C’est bien ce qui s’est produit au Maroc aux deux dernières élections législatives (pour ne prendre que les années les plus récentes). Le PJD (Parti Justice et Développement, islamiste) n’a jamais dépassé les 2 millions de voix, mais il a dirigé la Majorité gouvernementale pendant 10 ans (2 mandats successifs, de 2011 à 2021).

Espérer qu’il y ait cette année un prodigieux et soudain engouement pour les urnes reste hypothétique, voire illusoire. Malgré tous les efforts déployés par l’Etat pour encourager au vote et les campagnes de sensibilisation qui se sont enchaînées dans tous les médias depuis plus de deux mois, il n’est que de descendre dans la rue pour réaliser que le scepticisme, la défiance et parfois tout simplement le désintérêt, continuent de dominer…

Dans toute élection (comme dans la vie de tous les jours, d’ailleurs), la règle est simple: s’il n’y a pas d’enjeu, il n’y a pas d’action.

Or, mis à part ceux qui soutiennent un parti ou une personne en particulier (militants, sympathisants et nouveaux convaincus), nombreux sont ceux qui ne voient pas d’intérêt personnel à aller voter pour tel ou tel. Il arrive qu’ils ne sachent même pas qui sont ceux qui briguent un siège dans leur commune ou sollicitent leur voix pour les représenter au Parlement. Dans leur bouche, revient souvent cette phrase qui tue: «Pourquoi voter pour eux ? Ils ne font rien pour nous. C’est pour leurs propres intérêts qu’ils se battent. Nous, on ne devient importants à leurs yeux qu’au moment des élections».

Les acteurs politiques sont tous conscients de cela. Aussi, la question centrale n’est pas véritablement la participation au vote, mais la part de voix à remporter quel que soit le pourcentage de participation.

Cela se traduit, chez les partis politiques en lice, notamment ceux du peloton en tête (PJD, RNI, Istiqlal, PAM, USFP, PPS, MP, UC), par une simple course au meilleur classement. Tandis que deux ou trois partis tentent d’arracher la 1ère place, d’autres espèrent seulement être classés parmi les 5 premiers pour pouvoir intégrer le Gouvernement et négocier le nombre et l’importance des portefeuilles à obtenir.

Pour tout dire, le réel enjeu de ces élections de 2021, c’est la question de la reconduction ou non des islamistes du PJD à la tête du Gouvernement.

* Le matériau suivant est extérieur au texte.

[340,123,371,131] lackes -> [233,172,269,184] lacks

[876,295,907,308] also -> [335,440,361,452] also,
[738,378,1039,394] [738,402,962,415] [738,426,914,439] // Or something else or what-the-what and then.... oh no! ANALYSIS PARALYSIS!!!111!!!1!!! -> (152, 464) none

Le PJD se bat de toutes ses forces pour rempiler encore une fois (ce serait un 3ème mandat de 5 ans !). Mais quelles sont ses réelles forces, compte tenu de ses divisions internes, de son image écornée par plusieurs scandales aux antipodes de son référentiel, et de tous les déçus de sa gestion qui n’ont pas vu se réaliser les promesses mirobolantes qui leur avaient été faites ?

Les autres grands partis, eux, jettent toutes leurs forces dans ces élections afin de doter le Maroc d’un Gouvernement d’alternance qui mettrait fin aux dix années de leadership du PJD. La compétition est rude –pour la 1ère place- entre le PJD, le RNI, l’Istiqlal et le PAM. Réponse le 8 septembre. Mais une grande majorité de la population attend le changement.